Plenary Lecture
Geometrical Numerical Techniques for the Approximation of Ecological Models Described by Nonlinear Differential Equations
Dr. Fasma Diele
IAC-CNR researcher
via Amendola 122/D
Bari, Italy
E-mail: f.diele@ba.iac.cnr.it
Abstract: A major neglected weakness of many current (non trivial) ecological models is the numerical method used to solve the governing systems of differential equations (DEs). Indeed, the discrete dynamics of the approximations of DEs may provide spurious numerical behaviour. This indicates that many problems widely believed to be endemic to the models, are frequently merely artifacts of their numerical implementation. The approach represented by the geometric numerical integration, by preserving qualitative properties of the solution, leads to improved long-time numerical behaviour. Therefore geometric integration methods should be used for preserving one or more of the properties (positivity of the phase space, Poisson structure, invariants) that characterize the continuous ecological models. The effectiveness of this approach will be shown with some examples of population dynamics.

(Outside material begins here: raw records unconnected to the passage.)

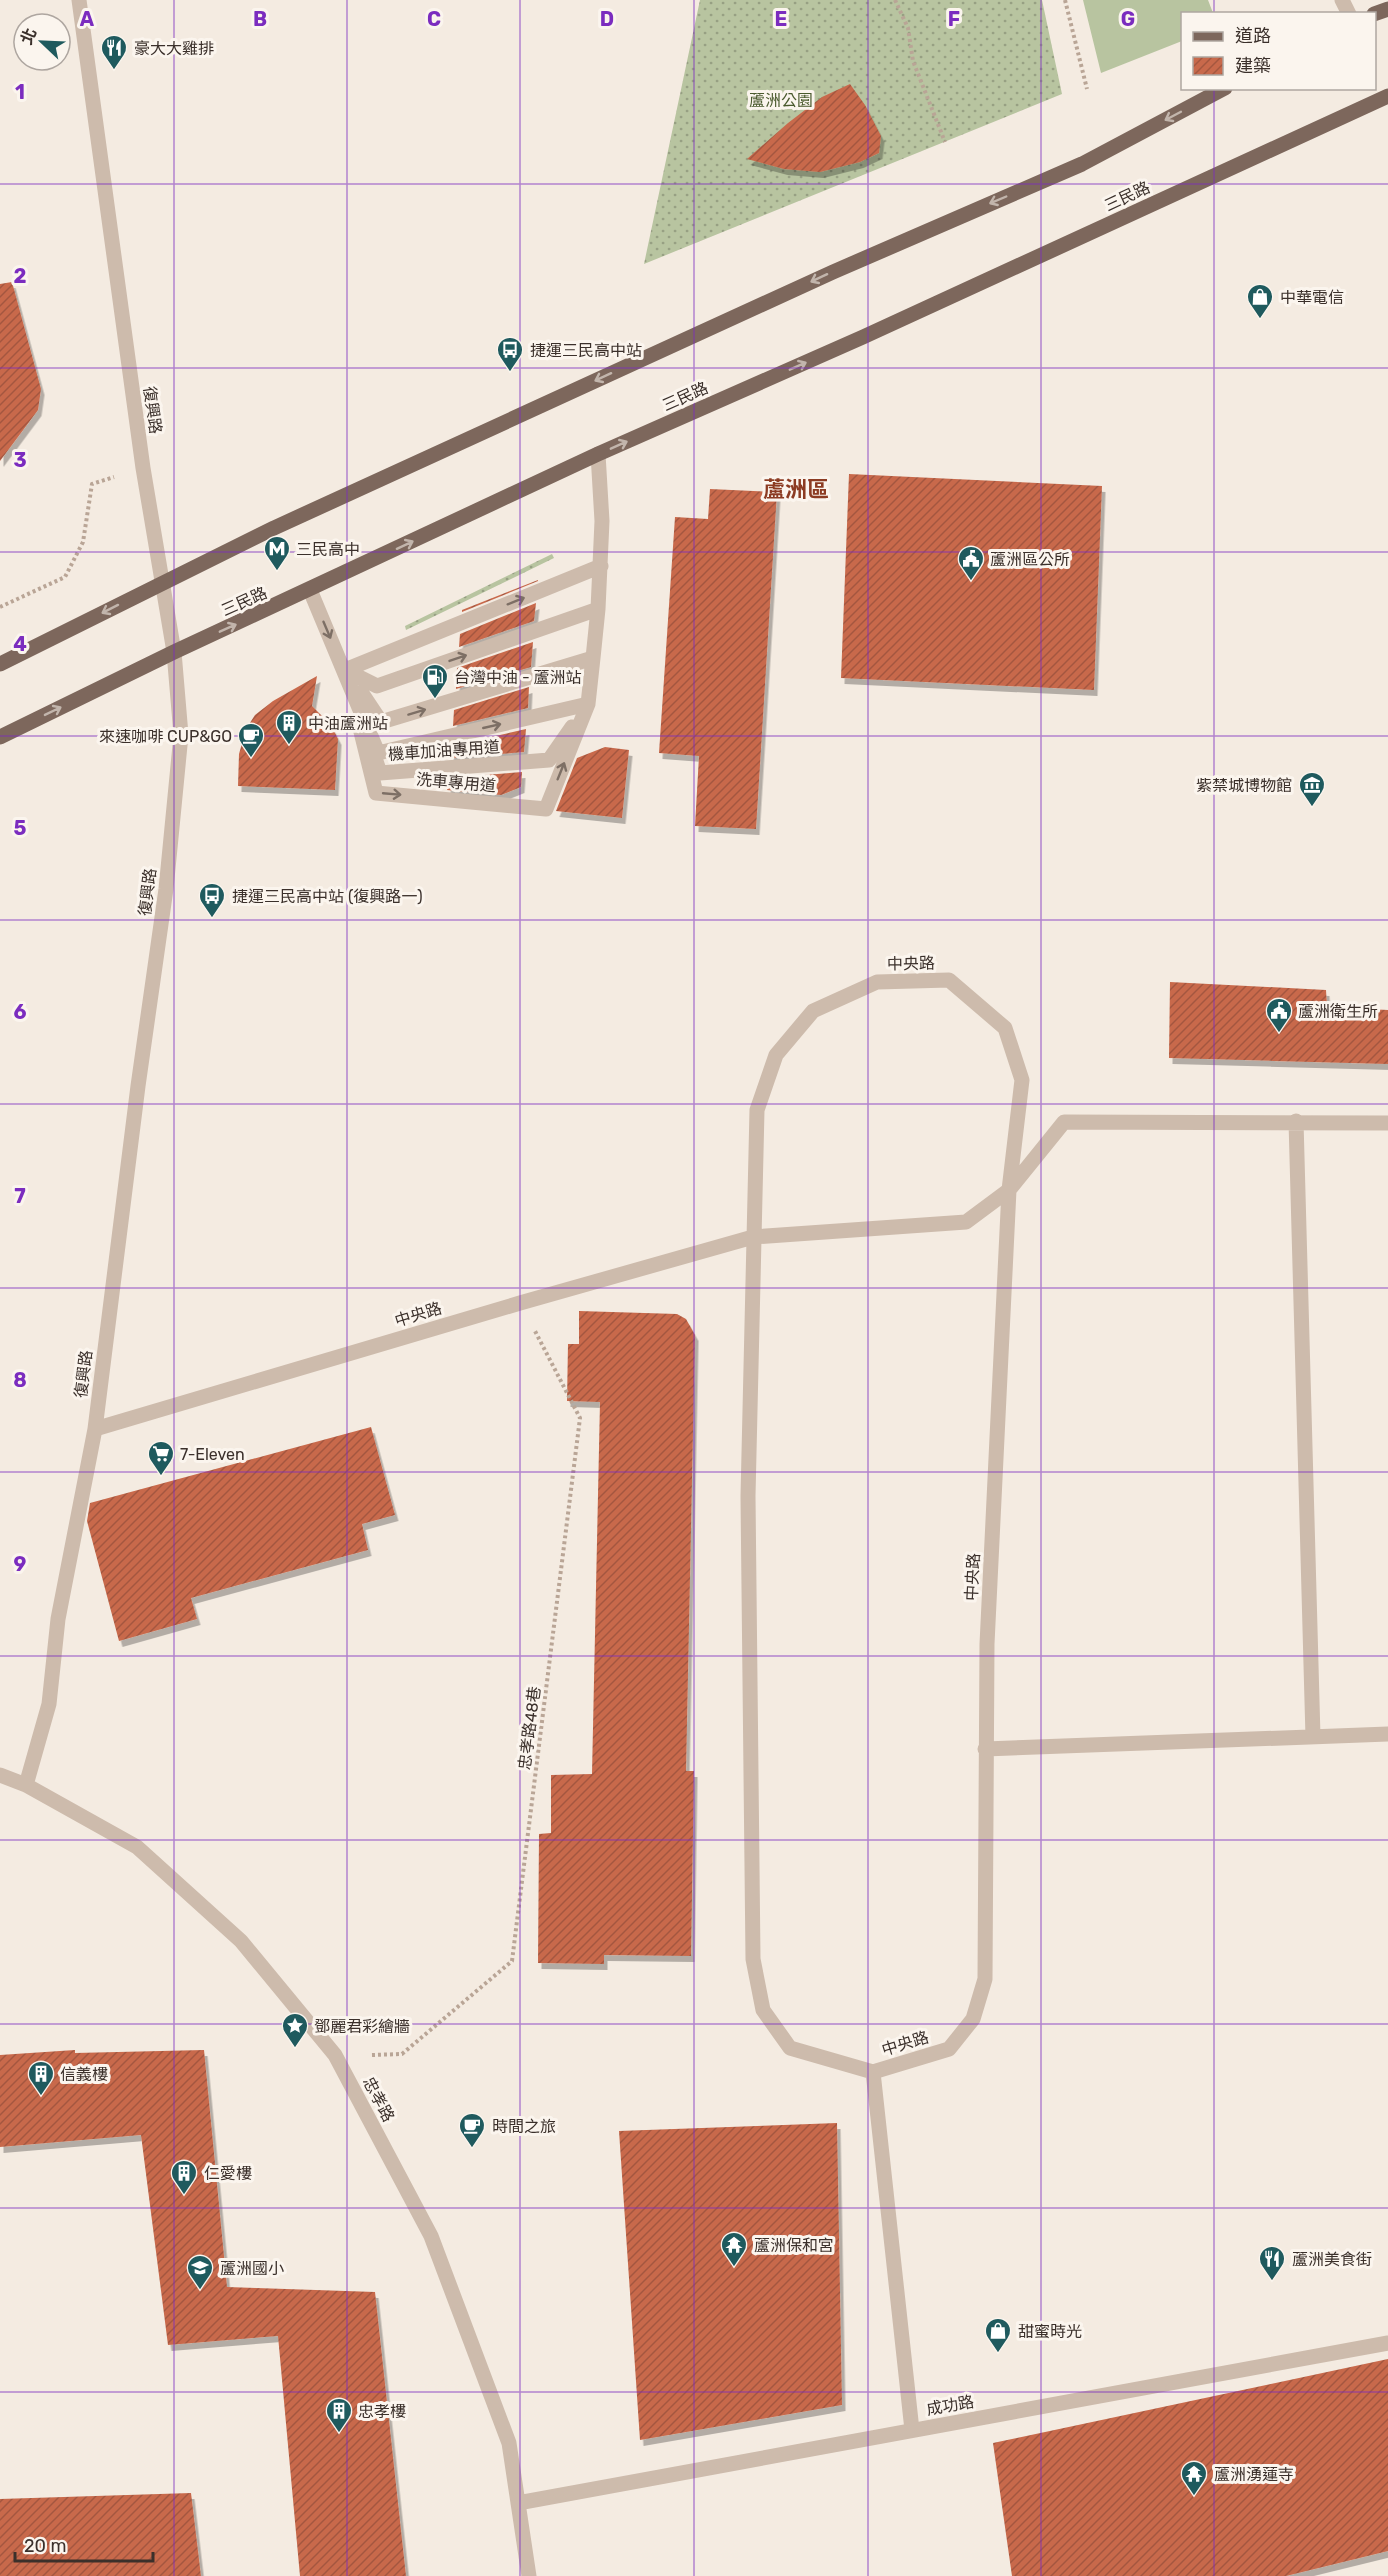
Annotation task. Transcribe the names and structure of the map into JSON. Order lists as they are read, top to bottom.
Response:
{
  "streets": {
    "main road": ["三民路"],
    "street": [
      "復興路",
      "機車加油專用道",
      "洗車專用道",
      "中央路",
      "忠孝路",
      "成功路"
    ],
    "path": ["忠孝路48巷"]
  },
  "crossings": [
    ["三民路", "復興路"],
    ["復興路", "中央路"],
    ["復興路", "忠孝路"],
    ["機車加油專用道", "洗車專用道"],
    ["中央路", "忠孝路48巷"],
    ["忠孝路48巷", "忠孝路"],
    ["忠孝路", "成功路"]
  ],
  "districts": ["蘆洲區"],
  "parks": ["蘆洲公園"],
  "places": {
    "restaurant": ["豪大大雞排", "蘆洲美食街"],
    "shop": ["中華電信", "甜蜜時光"],
    "bus stop": ["捷運三民高中站", "捷運三民高中站 (復興路一)"],
    "metro station": ["三民高中"],
    "public building": ["蘆洲區公所", "蘆洲衛生所"],
    "fuel station": ["台灣中油 - 蘆洲站"],
    "building": [
      "中油蘆洲站",
      "信義樓",
      "仁愛樓",
      "忠孝樓"
    ],
    "cafe": ["來速咖啡 CUP&GO", "時間之旅"],
    "museum": ["紫禁城博物館"],
    "supermarket": ["7-Eleven"],
    "place": ["鄧麗君彩繪牆"],
    "temple": ["蘆洲保和宮", "蘆洲湧蓮寺"],
    "school or university": ["蘆洲國小"]
  },
  "legend": ["道路", "建築"],
  "scale_bar": "20 m",
  "north": "top left",
  "grid": {
    "columns": [
      "A",
      "B",
      "C",
      "D",
      "E",
      "F",
      "G"
    ],
    "rows": [
      "1",
      "2",
      "3",
      "4",
      "5",
      "6",
      "7",
      "8",
      "9"
    ]
  }
}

Brief Biography of the Speaker: Dr. Fasma Diele (female), Master degree in Mathematics, researcher at Istituto per Applicazioni del Calcolo "M.Picone" of the Consiglio Nazionale delle Ricerche (CNR) since 1998, she is the Head of the IAC Research Unit located in Bari. She is author of several papers in numerical analysis and scientific computing. She was referee for Italian University and Research Ministry (MIUR) in the area of Numerical Analysis. She was referee for Proposals in Mathematics of the National Research Fund for Scientific & Technological Development (FONDECYT), Chile. She is reviewer for several mathematics journals such as SIMAX, SINUM, SISC. She is member of the editorial board of Journal of Computer Science and Abstract and Applied Analysis. Her area of expertise is the field of Geometric Numerical Integration of non linear differential equations: methods for preserving invariants, energy-preserving methods, symplectic partitioned Runge-Kutta methods, splitting and composition methods. She was research leader of RSTL id.332 project (funded by CNR), "Numerical algorithms for differential equations with specific qualitative properties". She participated to the FP7-SPACE.2010.1.1-04 project BIO_SOS developing her research activity on symplectic methods for simulating population and metapopulation dynamics in fragmented habitat.